Leggendo in rete sembra che tu sia uno dei giornalisti con più hater d’Italia.
Nella vita reale di odio ne vedo molto poco e la rete ho smesso di sopravvalutarla tempo fa. Sono una persona più o meno famosa – senza essere Bruce Springsteen, sia chiaro – ed è normale che ci siano persone che mi detestano così come molti che mi amano. Io, al contrario di quello che dici, credo di essere uno dei giornalisti con più fan d’Italia: non ci sono tanti giornalisti in classifica con dei romanzi, che riempiono i teatri tutti i giorni da sette anni, che hanno 420mila fan sui social pur usandoli molto poco. Io faccio ciò che ho sempre sognato di fare, sono famoso come giornalista, come conduttore televisivo, come scrittore, come uomo di teatro, mi sono pure tolto la soddisfazione di andare a Sanremo, sono stato l’unico in Italia ad aver intervistato Roger Waters nel 2017: quando hai raggiunto questi traguardi, quando hai questa fama, fai qualche soldo e non sei manco un cesso – per cui la gente dice “Scanzi deve essere uno pieno di donne”, ed è vero, sono uno che la vita se la gode – è ovvio che ci sono tanti che rosicano. Io non me la prendo, è legittimo, chi è renziano poi mi detesta a prescindere, e ne prendo atto, ma allo stesso tempo ho sempre amato gli intellettuali capaci di dividere. Se nel ’74 ci fossero stati i social Pasolini sarebbe stato l’intellettuale più odiato d’Italia mentre, al contrario, è stato il più grande del ‘900. Io detesto chi vuole piacere a tutti e di chi mi invidia non me ne può fregare di meno.

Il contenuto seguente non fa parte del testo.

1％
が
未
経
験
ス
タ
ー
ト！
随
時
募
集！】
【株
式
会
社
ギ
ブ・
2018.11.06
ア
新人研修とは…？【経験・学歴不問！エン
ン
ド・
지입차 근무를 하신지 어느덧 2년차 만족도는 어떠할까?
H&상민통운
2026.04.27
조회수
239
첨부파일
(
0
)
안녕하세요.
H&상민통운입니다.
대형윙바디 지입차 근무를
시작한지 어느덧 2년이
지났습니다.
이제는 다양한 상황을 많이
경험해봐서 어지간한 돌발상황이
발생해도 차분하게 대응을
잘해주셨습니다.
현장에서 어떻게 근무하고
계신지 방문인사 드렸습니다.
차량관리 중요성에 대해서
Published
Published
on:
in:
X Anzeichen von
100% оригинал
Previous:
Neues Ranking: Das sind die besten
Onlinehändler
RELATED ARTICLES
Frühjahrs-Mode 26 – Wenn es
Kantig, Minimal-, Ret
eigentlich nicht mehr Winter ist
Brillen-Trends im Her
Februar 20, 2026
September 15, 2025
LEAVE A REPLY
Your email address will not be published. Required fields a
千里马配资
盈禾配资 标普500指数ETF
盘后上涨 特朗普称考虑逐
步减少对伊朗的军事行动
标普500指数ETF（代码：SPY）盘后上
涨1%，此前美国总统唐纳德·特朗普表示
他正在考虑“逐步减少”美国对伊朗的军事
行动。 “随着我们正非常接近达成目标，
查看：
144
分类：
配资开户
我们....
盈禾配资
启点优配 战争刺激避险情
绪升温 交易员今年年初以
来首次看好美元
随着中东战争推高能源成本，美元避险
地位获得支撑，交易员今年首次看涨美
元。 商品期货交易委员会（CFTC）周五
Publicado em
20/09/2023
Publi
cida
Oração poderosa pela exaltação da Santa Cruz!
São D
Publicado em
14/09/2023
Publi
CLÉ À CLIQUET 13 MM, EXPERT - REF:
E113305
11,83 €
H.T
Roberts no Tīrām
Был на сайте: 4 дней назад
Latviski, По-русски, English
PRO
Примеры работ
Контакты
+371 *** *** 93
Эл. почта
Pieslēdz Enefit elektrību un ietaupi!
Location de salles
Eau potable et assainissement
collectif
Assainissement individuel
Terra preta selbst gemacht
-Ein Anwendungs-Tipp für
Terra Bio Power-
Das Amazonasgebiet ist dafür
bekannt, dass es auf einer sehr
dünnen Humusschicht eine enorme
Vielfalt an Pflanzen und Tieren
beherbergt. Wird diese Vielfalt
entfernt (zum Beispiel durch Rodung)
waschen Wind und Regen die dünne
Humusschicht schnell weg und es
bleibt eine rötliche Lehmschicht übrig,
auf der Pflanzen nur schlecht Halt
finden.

E con Travaglio ti è mai capitato di litigare?
Non mi è mai capitato (ride, nda). Mi fa molto ridere quando vengo definito “la brutta copia di Travalgio”, rispondo una volta per tutte: quando mi dicono così mi sento come Stevie Ray Vaughan quando gli dicevano che somigliava troppo a Jimi Hendrix. Quando non conoscevo Marco lo ammiravo, ero d’accordo con lui, e il fatto che la gente oggi mi dica: «Dieci anni fa c’era solo Travaglio, oggi ci sei anche tu», non può che farmi piacere. Se tu invece mi dicessi: «Somigli a Sallusti o a Maria Teresa Meli», mi darei fuoco da solo. Per certe cose siamo anche molto diversi: lui in questi giorni sta insistendo con Di Maio perché apra al PD mentre per me sarebbe un suicidio oppure, ancora, lui è juventino e io son milanista, lui è astemio e io senza vino non vivrei, lui fuma e io no, lui è filo-israeliano e io filo-palestinese, lui ama il karaoke mentre io lo detesto, lui ama Renato Zero mentre io Springsteen, la lista delle divergenze è infinita. È chiaro che se ci ascolti solo a Otto e mezzo tutte queste cose non vengono fuori. Nove anni fa ci fu una scaramuccia via sms perché io criticai una puntata di Santoro – non dimentichiamoci che comunque abbiamo due caratterini abbastanza di merda –. ‘Litigata’ durata cinque messaggi e poi fu lui a dirmi: «Andrea, ma di che cazzo stiamo parlando». Non lavoravo ancora con lui e fu lui stesso a volermi nel suo giornale, anche se all’inizio rifiutai. Gli sarò sempre debitore e lo ritengo uno dei miei maestri.
Parlando di musica, invece, uno dei tuoi scontri più celebri è stato quello con Pau dei Negrita. Oggi rifaresti uno scontro con lui in televisione?
Diciotto anni fa lo rifarei: mi faceva schifo l’ultimo disco che avevano fatto, XXX, lo scrissi e lui ci rimase male a tal punto da aggredirmi fisicamente e per questo ha pagato, sia in sede civile che penale. Oggi non lo rifarei perché qualche bel disco i Negrita sono tornati a farlo e in più mi sono molto riavvicinato a Drigo, il chitarrista, con cui sono sempre stato amico in quanto entrambi di Arezzo e entrambi amanti del blues. Spero un giorno di poter riabbracciare anche Pau: sono passati 18 anni, ora ne ho 44, e sono cattivo con chi merita la mia cattiveria e come in passato scrissi male di Jovanotti, oggi non lo rifarei. Con Jova abbiamo addirittura lo stesso veterinario ad Arezzo, anche se continuiamo a far di tutto per non incontrarci, ma sarebbe bello riavvicinarsi sia con lui che con Jovanotti. Se devo litigare preferisco farlo con chi fa il male di questo Paese: va benissimo Sgarbi, Brunetta o Renzi, ma Pau e Jovanotti non sono miei nemici, hanno semplicemente gusti diversi dai miei.
Invece se dovessi scegliere uno scontro da arbitrare a The Match, quale sarebbe quello dei tuoi sogni?
Mi divertirebbe molto Renzi-Di Battista, lo avrei fatto prima del voto, dato che il primo è in declino e il secondo andrà in Sud America. Andando a ritroso nel tempo, invidio Arbasino per aver arbitrato lo scontro Bocca-Montanelli. Tuttavia, mi piacerebbe anche un match dove da una parte c’è Benigni e dall’altra parte ci sono io, durante il quale cerco di capire che diavolo sia successo in questi decenni a Benigni e come abbia fatto a ridursi così quieto, molle, pavido e renziano. Certo, essendo io uno degli sfidanti non potrei arbitrare, ma il giudice ce l’avrei: il Cioni Mario. Che sarebbe molto più incazzato di me col Benigni attuale.